After taking a few classes, like many nascent entrepreneurs, Smith initially began making candles and soap and using them herself. “If I couldn’t sleep, I’d get up and make candles. Then Christmas rolled around, and I branched out and made bath salts.”
Then she realized how much money she was putting into her “hobby” and decided she would be better off selling them than going into debt giving them away. So by December 2001 the Ohio native had taken slow steps to set up the business first doing a black history month festival, then officially launching the company in April 2002 with a “sale” in the furnitureless front room of the condo she owned.
“It wasn’t fancy,” said Smith of the shelving she had set up in a triangular configuration, but it gave the sense of a boutique. “About 50 people came to that first event, and I made about $600. I said ‘I think we have a winner; I think we can do this.’” From that initial launch with a body butter, scrub, candles and bath salts, the Butterfly Kisses line now contains 12 products for men and women, and Smith considers her most unique product a hair butter for women that she said works on all textures and serves as a moisturizer, frizz tamer and hair dressing.
What sets her products from the others in the market is the superior quality ingredients she uses and their attitudes, said the entrepreneur. “Our scrubs have to do with situations you find yourself in on a daily basis. There’s Monkey Off My Back, Make Him Beg, I Am Free, Keep it Movin’ and Sssh! Not Right Now.”
After going through all sorts of business configurations from a boutique to direct selling (she has seven reps) to selling through festivals, Smith is now looking for the right combination that will allow her to grow her company to the next level.
That has taken her to the door of the FAME Renaissance Incubator, where she is talking with the business development specialists there about how to capitalize on all the leads she gathered at the recent Natural Products Expo trade show held in Anaheim in March.

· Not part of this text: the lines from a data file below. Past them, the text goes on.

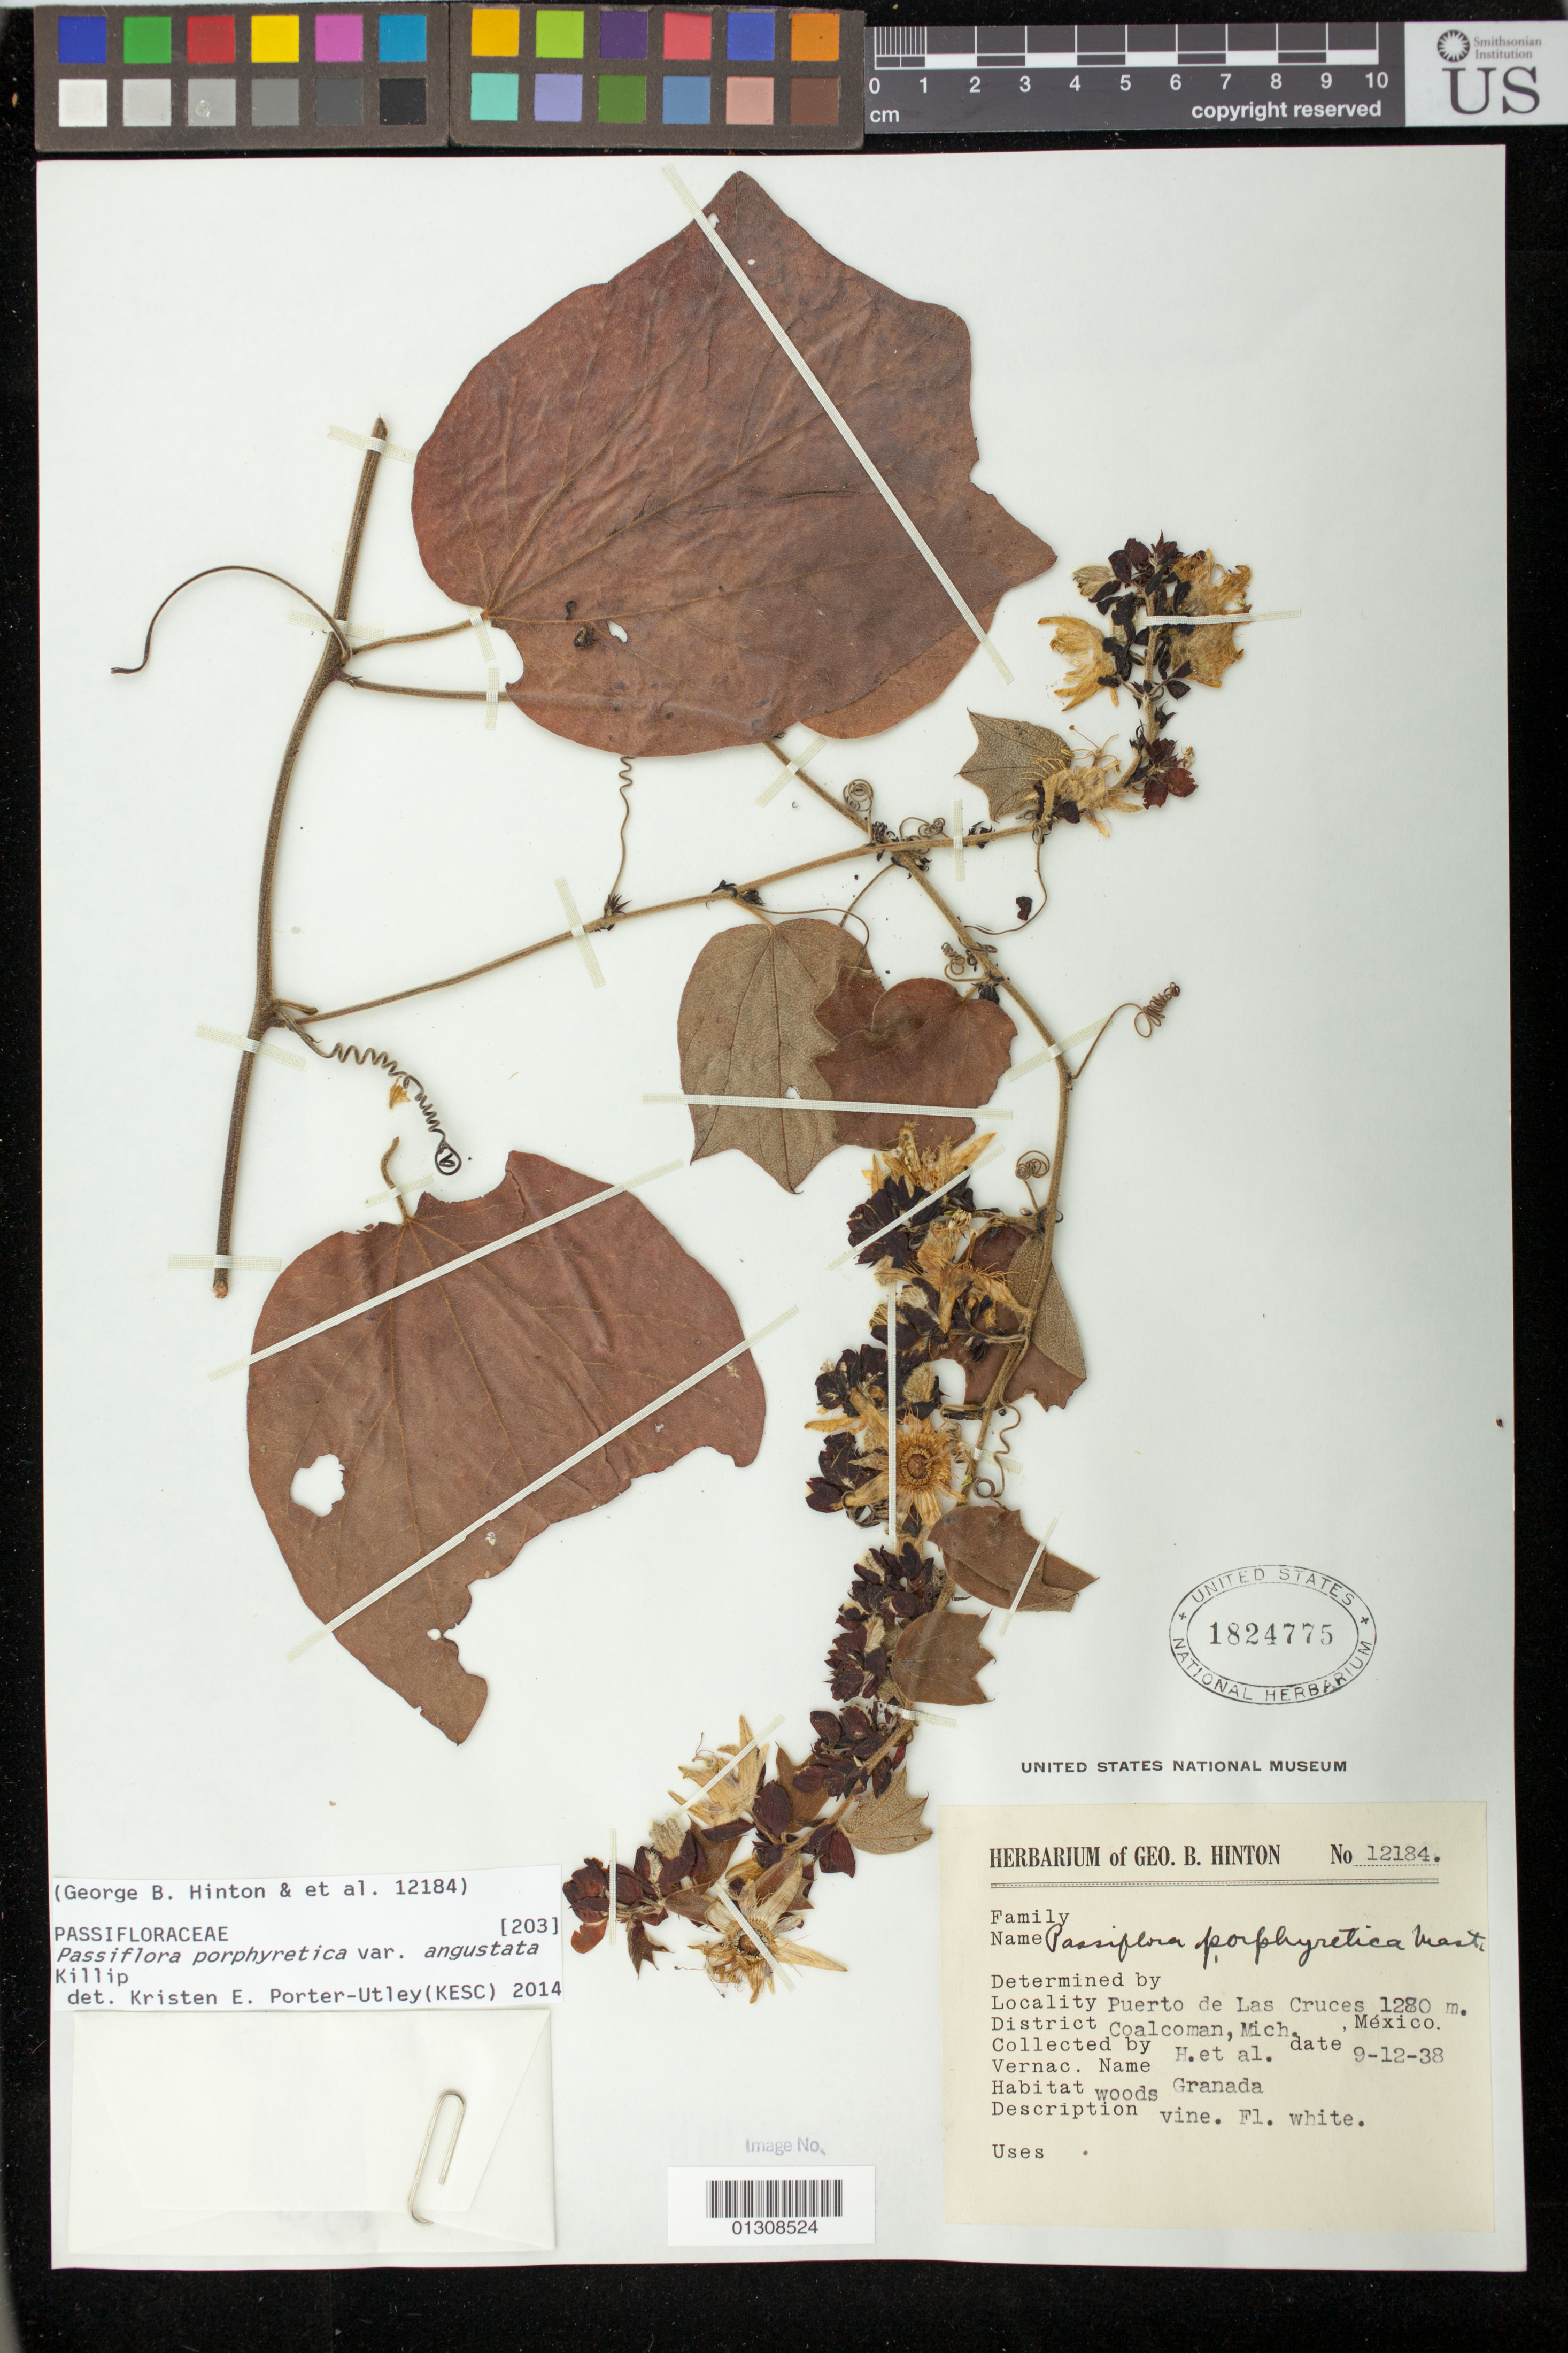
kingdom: Plantae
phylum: Tracheophyta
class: Magnoliopsida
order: Malpighiales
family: Passifloraceae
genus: Passiflora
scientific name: Passiflora porphyretica var. angustata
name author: Killip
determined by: Porter-Utley, K. E.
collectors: G. B. Hinton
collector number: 12184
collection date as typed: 9 Dec 1938 or 12 Sep 1938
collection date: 1938-09-12 or 1938-12-09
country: Mexico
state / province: Michoacán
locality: Pto. Las Cruces, Coalcomán Dist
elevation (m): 1300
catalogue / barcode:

“We got a lot of great leads but haven’t gotten any orders. That’s when I realized my weakness is sales. I have to follow up with these (leads). That’s why I went to FAME,” admitted Smith who said she needs to learn how to do business wholesale.
The screen-writer-entrepreneur also has to make a decision about her manufacturing, which is currently being done in the garage of her apartment. Should she outsource it, or set up a small plant of her own. That’s another decision she is hoping FAME can help her with.
Meanwhile, Butterfly Kisses from almost the beginning has been primed to become a mega business that Smith hopes will be one of the largest companies in the natural care products market surpassing her current competitors like Carol’s Daughter and Warm Spirits as well as the other firms that target people beyond African Americans.